Depending on the liquidity within the portfolio at the time redemption requests close, the redemption proceeds may be paid in two tranches. The first tranche would be based on the December NAV, as set out above. The second tranche, if required, would be based on the March NAV of the following year. It is expected that payment in respect of the second tranche would be made within six weeks of the March calculation date.
An announcement would be made by 31 October in each year setting out whether the annual redemption would be made through one or two tranches.
3. At the Company's annual general meeting to be held in November 2011, shareholders will have the opportunity to vote on the Company's continuation.
The Proposals would not affect the existing Distribution Facility, described in the Prospectus.
The Proposals described above will be set out in a circular to be sent to shareholders within the next 3 months.
The Board believes the Proposals will bring the Company onto a more flexible capital basis, are a positive step to address some of the structural issues facing certain closed-ended funds, particularly funds of hedge funds, and should narrow the discount at which the Company's shares trade.
The Proposals described above are subject to shareholder approval and all applicable laws and regulations.
Additional information on the Company is available at www.frmcredit.com.
Enquiries:
Greg Taylor/Luke Burdess, Financial Risk Management 020 7968 6000
Darren Willis, Winterflood Investment Trusts 020 3100 0258
Unless otherwise defined, terms used in this announcement have the same meaning as in the prospectus relating to FRM Credit Alpha Limited dated 1 September 2008.
This announcement is an advertisement and not a prospectus and is not an offer to sell or a solicitation of any offer to buy any securities in the United States or in any other jurisdiction.
The issuer has not been and will not be registered under the US Investment Company Act of 1940, as amended (the 'Investment Company Act'). In addition, the shares have not been and will not be registered under the US Securities Act of 1933, as amended (the 'Securities Act'). Consequently, the shares may not be offered, sold or otherwise transferred within the United States or to, or for the account or benefit of, US persons except in accordance with the Securities Act or an exemption therefrom and under circumstances which will not require the issuer to register under the Investment Company Act.
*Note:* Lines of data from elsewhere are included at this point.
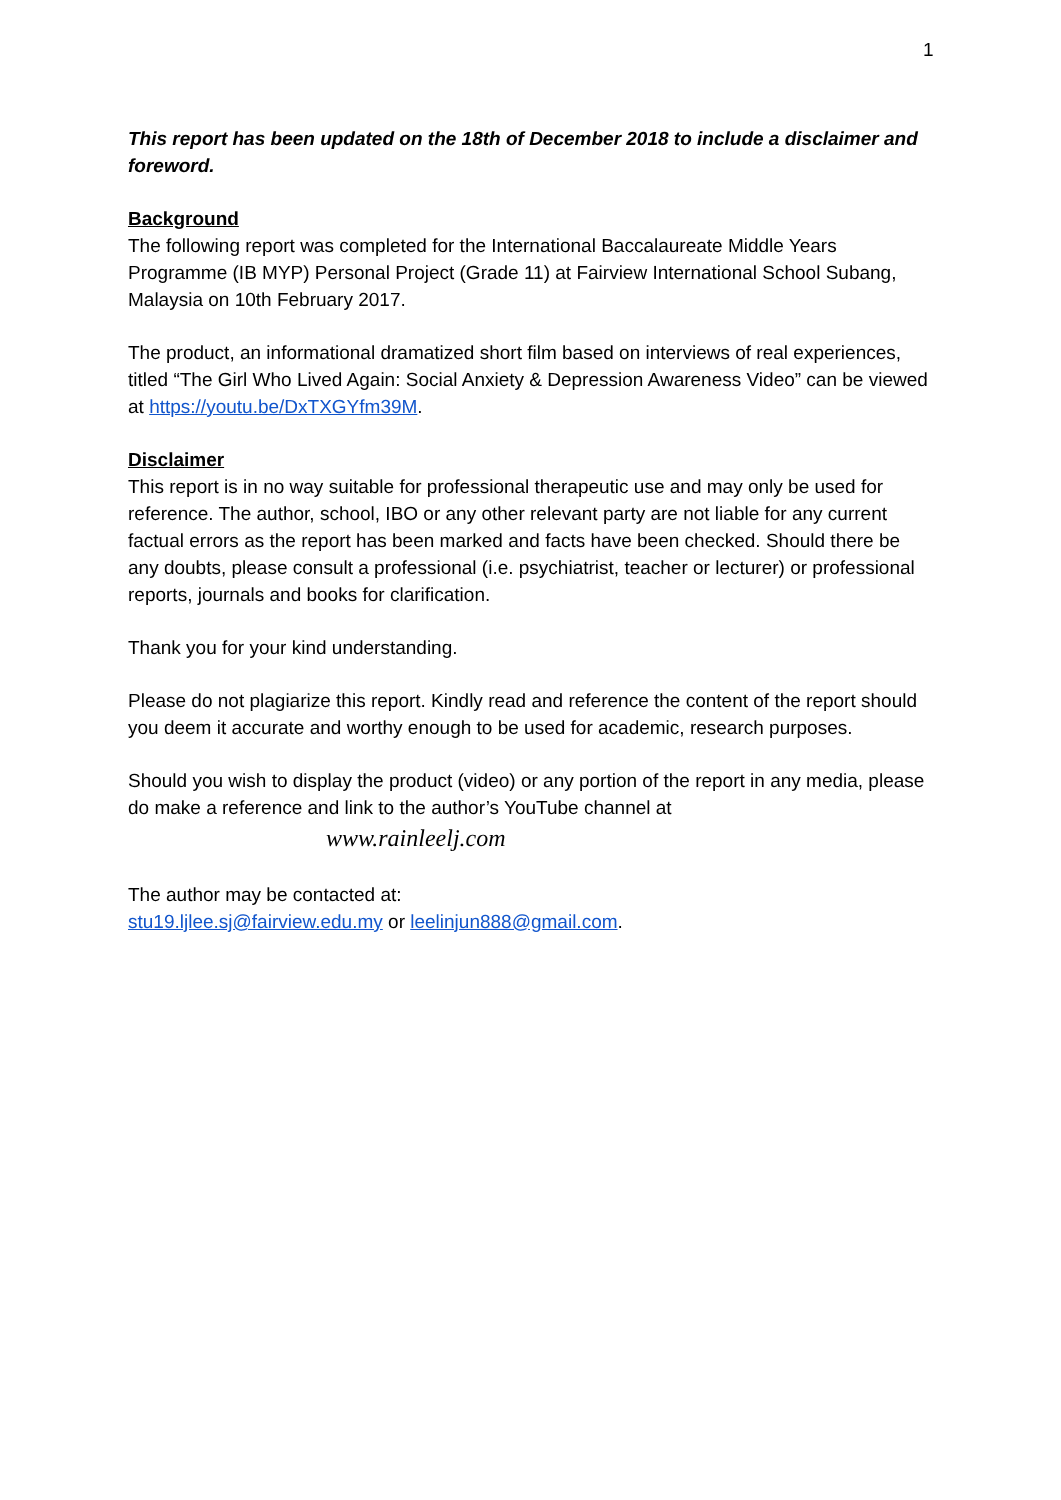1
This report has been updated on the 18th of December 2018 to include a disclaimer and foreword.
Background
The following report was completed for the International Baccalaureate Middle Years Programme (IB MYP) Personal Project (Grade 11) at Fairview International School Subang, Malaysia on 10th February 2017.
The product, an informational dramatized short film based on interviews of real experiences, titled “The Girl Who Lived Again: Social Anxiety & Depression Awareness Video” can be viewed at https://youtu.be/DxTXGYfm39M.
Disclaimer
This report is in no way suitable for professional therapeutic use and may only be used for reference. The author, school, IBO or any other relevant party are not liable for any current factual errors as the report has been marked and facts have been checked. Should there be any doubts, please consult a professional (i.e. psychiatrist, teacher or lecturer) or professional reports, journals and books for clarification.
Thank you for your kind understanding.
Please do not plagiarize this report. Kindly read and reference the content of the report should you deem it accurate and worthy enough to be used for academic, research purposes.
Should you wish to display the product (video) or any portion of the report in any media, please do make a reference and link to the author’s YouTube channel at
www.rainleelj.com
The author may be contacted at:
stu19.ljlee.sj@fairview.edu.my or leelinjun888@gmail.com.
No offering of the shares will be made in the United States.
Neither this document nor anything contained herein shall form the basis of, or be relied upon in connection with, any offer or commitment whatsoever in any jurisdiction.
This communication is issued in the UK by Financial Risk Management Limited which is authorised and regulated by the Financial Services Authority and whose office is at 15 Adam Street, London WC2N 6AH.
This communication is directed only at (i) persons outside the United Kingdom, or (ii) persons having professional experience in matters relating to investments who fall within the definition of 'investment professionals' in Article 19(5) of the Financial Services and Markets Act 2000 (Financial Promotion) Order 2005 (the 'Order') or (iii) high net worth companies, unincorporated associations and partnerships and trustees of high value trusts as described in Article 49(2) (a) to (d) of the Order. Persons within the United Kingdom who receive this communication (other than persons falling within (ii) and (iii) above) should not rely on or act upon this communication.